Aim of the task
Copy every line of the listing below word for word, keeping the original line breaks and order.
------------------------------------------------
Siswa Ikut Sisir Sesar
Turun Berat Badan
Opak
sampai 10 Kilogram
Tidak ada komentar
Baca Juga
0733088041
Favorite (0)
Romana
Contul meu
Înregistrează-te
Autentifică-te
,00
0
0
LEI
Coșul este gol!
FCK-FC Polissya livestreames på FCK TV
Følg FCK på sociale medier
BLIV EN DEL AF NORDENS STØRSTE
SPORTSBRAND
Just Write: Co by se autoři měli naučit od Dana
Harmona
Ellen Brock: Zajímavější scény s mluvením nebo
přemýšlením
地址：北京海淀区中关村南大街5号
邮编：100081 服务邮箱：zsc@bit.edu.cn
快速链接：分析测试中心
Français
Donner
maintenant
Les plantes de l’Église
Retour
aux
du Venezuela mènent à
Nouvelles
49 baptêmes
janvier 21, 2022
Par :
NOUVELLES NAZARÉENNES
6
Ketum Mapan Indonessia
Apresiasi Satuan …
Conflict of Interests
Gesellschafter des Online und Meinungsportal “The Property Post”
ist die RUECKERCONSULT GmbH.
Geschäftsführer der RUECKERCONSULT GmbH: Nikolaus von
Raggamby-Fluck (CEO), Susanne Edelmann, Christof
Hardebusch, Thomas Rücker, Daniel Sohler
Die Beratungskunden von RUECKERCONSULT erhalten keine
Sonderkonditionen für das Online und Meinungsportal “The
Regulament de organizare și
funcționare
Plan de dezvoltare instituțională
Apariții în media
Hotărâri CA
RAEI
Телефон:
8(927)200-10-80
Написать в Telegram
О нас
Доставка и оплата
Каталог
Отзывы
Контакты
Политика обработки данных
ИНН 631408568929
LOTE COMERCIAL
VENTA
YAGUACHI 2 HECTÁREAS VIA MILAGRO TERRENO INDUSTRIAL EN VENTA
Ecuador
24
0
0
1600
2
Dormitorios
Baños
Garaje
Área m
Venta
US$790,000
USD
------------------------------------------------
Output below
Siswa Ikut Sisir Sesar
Turun Berat Badan
Opak
sampai 10 Kilogram
Tidak ada komentar
Baca Juga
0733088041
Favorite (0)
Romana
Contul meu
Înregistrează-te
Autentifică-te
,00
0
0
LEI
Coșul este gol!
FCK-FC Polissya livestreames på FCK TV
Følg FCK på sociale medier
BLIV EN DEL AF NORDENS STØRSTE
SPORTSBRAND
Just Write: Co by se autoři měli naučit od Dana
Harmona
Ellen Brock: Zajímavější scény s mluvením nebo
přemýšlením
地址：北京海淀区中关村南大街5号
邮编：100081 服务邮箱：zsc@bit.edu.cn
快速链接：分析测试中心
Français
Donner
maintenant
Les plantes de l’Église
Retour
aux
du Venezuela mènent à
Nouvelles
49 baptêmes
janvier 21, 2022
Par :
NOUVELLES NAZARÉENNES
6
Ketum Mapan Indonessia
Apresiasi Satuan …
Conflict of Interests
Gesellschafter des Online und Meinungsportal “The Property Post”
ist die RUECKERCONSULT GmbH.
Geschäftsführer der RUECKERCONSULT GmbH: Nikolaus von
Raggamby-Fluck (CEO), Susanne Edelmann, Christof
Hardebusch, Thomas Rücker, Daniel Sohler
Die Beratungskunden von RUECKERCONSULT erhalten keine
Sonderkonditionen für das Online und Meinungsportal “The
Regulament de organizare și
funcționare
Plan de dezvoltare instituțională
Apariții în media
Hotărâri CA
RAEI
Телефон:
8(927)200-10-80
Написать в Telegram
О нас
Доставка и оплата
Каталог
Отзывы
Контакты
Политика обработки данных
ИНН 631408568929
LOTE COMERCIAL
VENTA
YAGUACHI 2 HECTÁREAS VIA MILAGRO TERRENO INDUSTRIAL EN VENTA
Ecuador
24
0
0
1600
2
Dormitorios
Baños
Garaje
Área m
Venta
US$790,000
USD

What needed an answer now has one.